EXERCISE DESCRIPTION> Please copy, word for word, the rows from the one holding "Mask all regions of 'pancreas'. (SVG masks)" through the end of the rows, both ends included. Leave the pictures out of your answer.

** START MATERIAL PROVIDED **

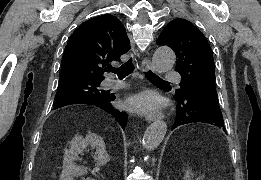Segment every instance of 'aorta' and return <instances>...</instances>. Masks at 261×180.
Returning a JSON list of instances; mask_svg holds the SVG:
<instances>
[{
	"instance_id": "762f6f07",
	"label": "aorta",
	"mask_w": 261,
	"mask_h": 180,
	"mask_svg": "<svg viewBox=\"0 0 261 180\" xmlns=\"http://www.w3.org/2000/svg\"><path fill=\"white\" fill-rule=\"evenodd\" d=\"M176 57L172 49L167 46L159 47L152 58V64L157 72L171 70L175 64ZM167 125L164 121H155L145 131L143 136V147L146 150H154L165 137Z\"/></svg>"
}]
</instances>
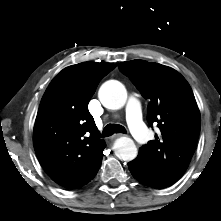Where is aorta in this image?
I'll list each match as a JSON object with an SVG mask.
<instances>
[{
  "label": "aorta",
  "instance_id": "obj_1",
  "mask_svg": "<svg viewBox=\"0 0 221 221\" xmlns=\"http://www.w3.org/2000/svg\"><path fill=\"white\" fill-rule=\"evenodd\" d=\"M98 97L105 108L117 110L125 105L127 91L121 82L109 80L101 85ZM113 150L115 155L123 161H132L138 154L134 141L128 137L117 139L113 146Z\"/></svg>",
  "mask_w": 221,
  "mask_h": 221
}]
</instances>
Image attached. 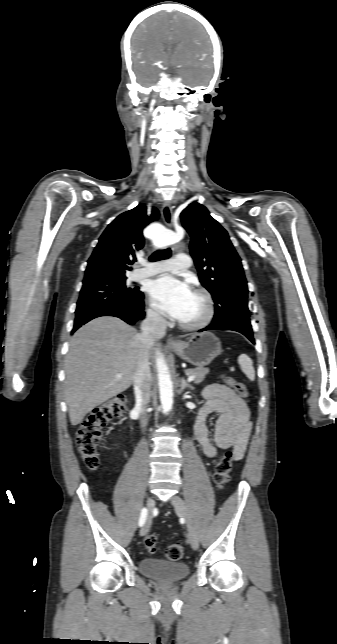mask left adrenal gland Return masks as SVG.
<instances>
[{"label":"left adrenal gland","instance_id":"1","mask_svg":"<svg viewBox=\"0 0 337 644\" xmlns=\"http://www.w3.org/2000/svg\"><path fill=\"white\" fill-rule=\"evenodd\" d=\"M185 388H189L191 390L194 389V387L191 384H189L188 382H186V380L184 378H181L180 379V390L183 391Z\"/></svg>","mask_w":337,"mask_h":644}]
</instances>
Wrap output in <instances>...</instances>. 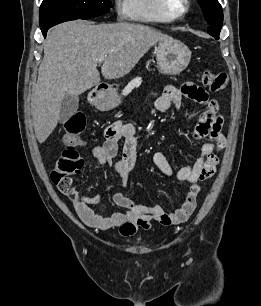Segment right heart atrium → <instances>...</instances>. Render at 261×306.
<instances>
[{"label": "right heart atrium", "mask_w": 261, "mask_h": 306, "mask_svg": "<svg viewBox=\"0 0 261 306\" xmlns=\"http://www.w3.org/2000/svg\"><path fill=\"white\" fill-rule=\"evenodd\" d=\"M113 6L118 18L122 19L128 15L127 0H113Z\"/></svg>", "instance_id": "right-heart-atrium-1"}]
</instances>
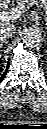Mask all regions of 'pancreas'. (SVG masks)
<instances>
[{"label":"pancreas","mask_w":47,"mask_h":129,"mask_svg":"<svg viewBox=\"0 0 47 129\" xmlns=\"http://www.w3.org/2000/svg\"><path fill=\"white\" fill-rule=\"evenodd\" d=\"M36 3H39L41 7L47 8V0H17V4L21 7L31 6Z\"/></svg>","instance_id":"obj_1"}]
</instances>
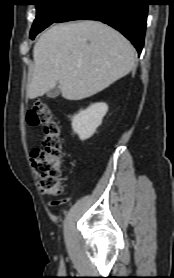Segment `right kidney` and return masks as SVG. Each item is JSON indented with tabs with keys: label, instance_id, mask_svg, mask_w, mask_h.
Listing matches in <instances>:
<instances>
[{
	"label": "right kidney",
	"instance_id": "obj_1",
	"mask_svg": "<svg viewBox=\"0 0 174 278\" xmlns=\"http://www.w3.org/2000/svg\"><path fill=\"white\" fill-rule=\"evenodd\" d=\"M107 111L108 106L103 102L94 103L86 110H81L72 118V129L74 133L79 136L80 140L90 138L102 123V119Z\"/></svg>",
	"mask_w": 174,
	"mask_h": 278
}]
</instances>
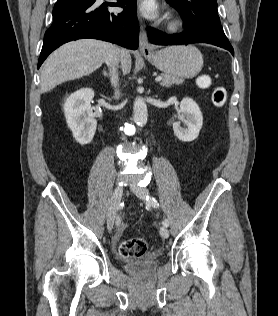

** END MATERIAL PROVIDED **

CORRECT RESPONSE>
Mask all regions of 'pancreas'. (SVG masks)
<instances>
[{"label":"pancreas","mask_w":47,"mask_h":129,"mask_svg":"<svg viewBox=\"0 0 47 129\" xmlns=\"http://www.w3.org/2000/svg\"><path fill=\"white\" fill-rule=\"evenodd\" d=\"M36 3H39L41 7L47 8V0H17V4L21 7L31 6Z\"/></svg>","instance_id":"obj_1"}]
</instances>
Segment `right kidney` and return masks as SVG. Each item is JSON indented with tabs with keys: label, instance_id, mask_svg, mask_w, mask_h.
Listing matches in <instances>:
<instances>
[{
	"label": "right kidney",
	"instance_id": "obj_1",
	"mask_svg": "<svg viewBox=\"0 0 174 278\" xmlns=\"http://www.w3.org/2000/svg\"><path fill=\"white\" fill-rule=\"evenodd\" d=\"M107 111L108 106L103 102L94 103L86 110H81L72 118V129L74 133L79 136L80 140L90 138L102 123V119Z\"/></svg>",
	"mask_w": 174,
	"mask_h": 278
}]
</instances>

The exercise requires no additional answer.